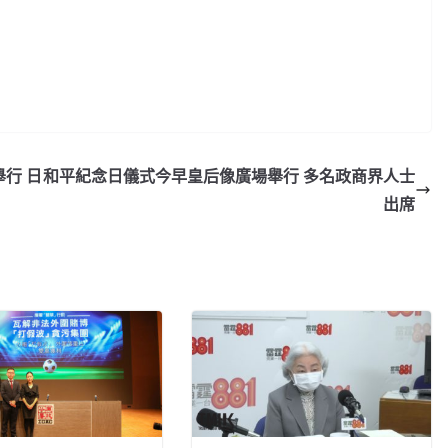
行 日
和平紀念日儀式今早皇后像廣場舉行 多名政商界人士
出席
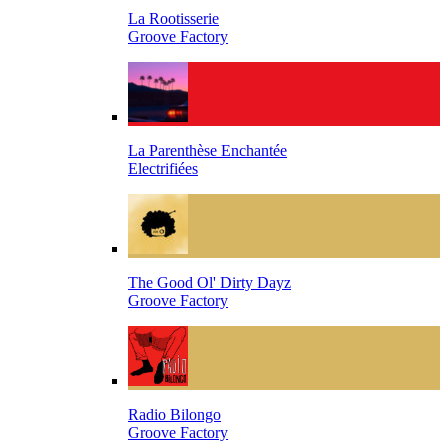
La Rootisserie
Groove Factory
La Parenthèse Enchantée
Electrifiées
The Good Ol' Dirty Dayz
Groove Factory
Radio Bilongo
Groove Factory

==============================

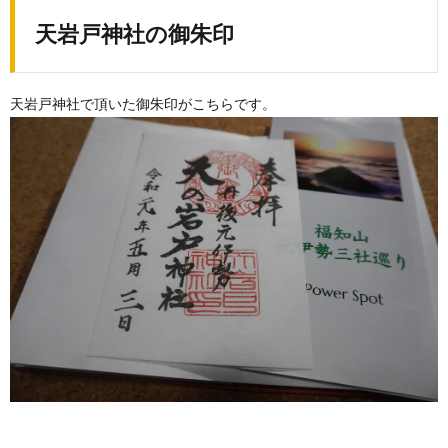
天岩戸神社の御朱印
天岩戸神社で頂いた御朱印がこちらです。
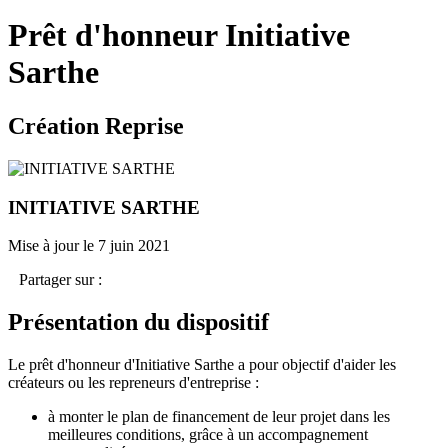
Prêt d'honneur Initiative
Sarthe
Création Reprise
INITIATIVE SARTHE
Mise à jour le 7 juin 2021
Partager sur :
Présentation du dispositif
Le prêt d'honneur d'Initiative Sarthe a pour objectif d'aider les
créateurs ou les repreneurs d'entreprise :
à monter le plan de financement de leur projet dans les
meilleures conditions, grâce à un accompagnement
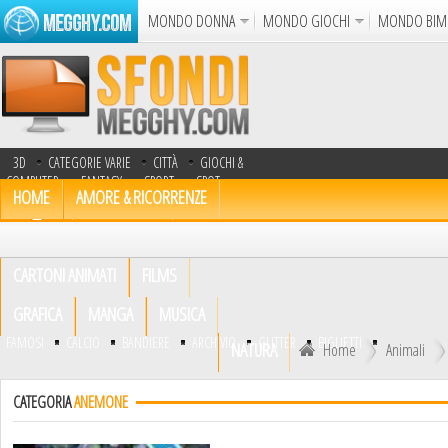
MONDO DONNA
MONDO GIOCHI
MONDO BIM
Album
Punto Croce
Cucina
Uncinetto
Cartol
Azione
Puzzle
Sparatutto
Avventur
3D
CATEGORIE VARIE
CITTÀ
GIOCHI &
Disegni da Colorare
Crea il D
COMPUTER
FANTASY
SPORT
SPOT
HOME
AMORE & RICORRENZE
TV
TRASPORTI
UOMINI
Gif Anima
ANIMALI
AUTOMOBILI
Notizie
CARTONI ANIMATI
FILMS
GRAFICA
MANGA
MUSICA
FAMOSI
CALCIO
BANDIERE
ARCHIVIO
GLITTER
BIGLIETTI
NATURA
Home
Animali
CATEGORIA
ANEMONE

==============================

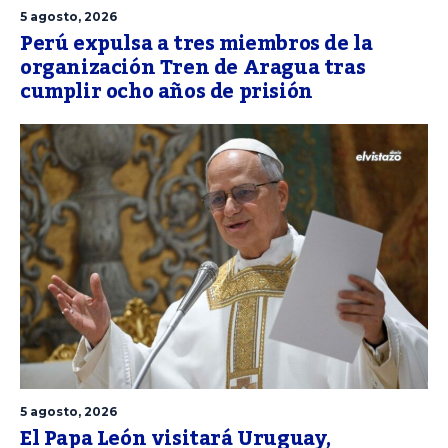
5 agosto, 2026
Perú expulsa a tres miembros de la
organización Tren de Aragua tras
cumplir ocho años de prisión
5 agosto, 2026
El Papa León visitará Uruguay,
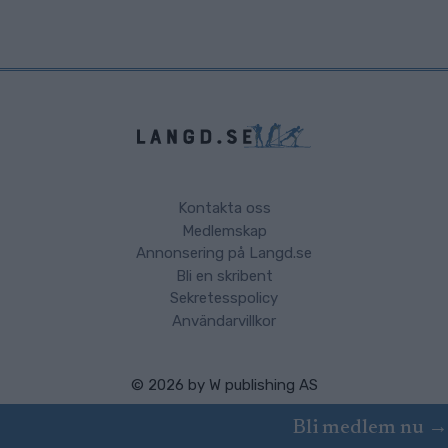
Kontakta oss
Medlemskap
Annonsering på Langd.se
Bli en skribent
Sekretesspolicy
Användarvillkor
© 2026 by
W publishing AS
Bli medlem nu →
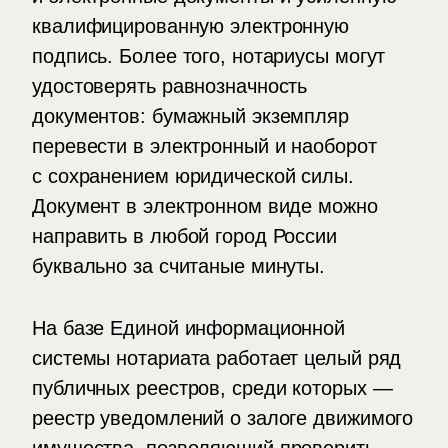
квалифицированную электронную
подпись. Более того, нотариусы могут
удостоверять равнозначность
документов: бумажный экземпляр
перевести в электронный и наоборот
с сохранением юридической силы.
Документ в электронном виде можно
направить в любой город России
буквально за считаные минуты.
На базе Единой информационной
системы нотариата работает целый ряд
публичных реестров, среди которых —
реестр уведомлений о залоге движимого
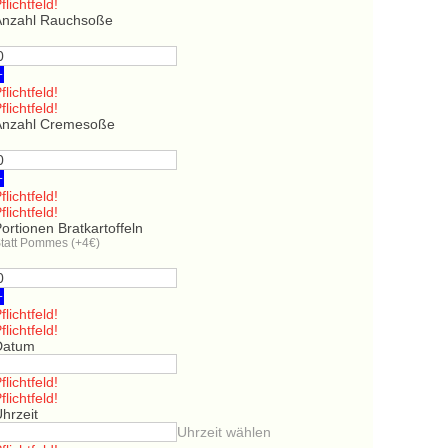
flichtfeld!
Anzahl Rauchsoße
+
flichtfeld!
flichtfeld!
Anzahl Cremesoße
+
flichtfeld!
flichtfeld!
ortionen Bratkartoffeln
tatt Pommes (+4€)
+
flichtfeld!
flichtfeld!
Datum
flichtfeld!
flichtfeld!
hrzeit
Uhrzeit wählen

==============================

Task:
In the listing above, find the line with "Kontakta oss" and the line with "ortionen Bratkartoffeln". Transcribe those two and everything between, exactly, leaving out pictures.

Task answer:
Kontakta oss
Medlemskap
Annonsering på Langd.se
Bli en skribent
Sekretesspolicy
Användarvillkor
© 2026 by
W publishing AS
Bli medlem nu →
квалифицированную электронную
подпись. Более того, нотариусы могут
удостоверять равнозначность
документов: бумажный экземпляр
перевести в электронный и наоборот
с сохранением юридической силы.
Документ в электронном виде можно
направить в любой город России
буквально за считаные минуты.
На базе Единой информационной
системы нотариата работает целый ряд
публичных реестров, среди которых —
реестр уведомлений о залоге движимого
flichtfeld!
Anzahl Rauchsoße
+
flichtfeld!
flichtfeld!
Anzahl Cremesoße
+
flichtfeld!
flichtfeld!
ortionen Bratkartoffeln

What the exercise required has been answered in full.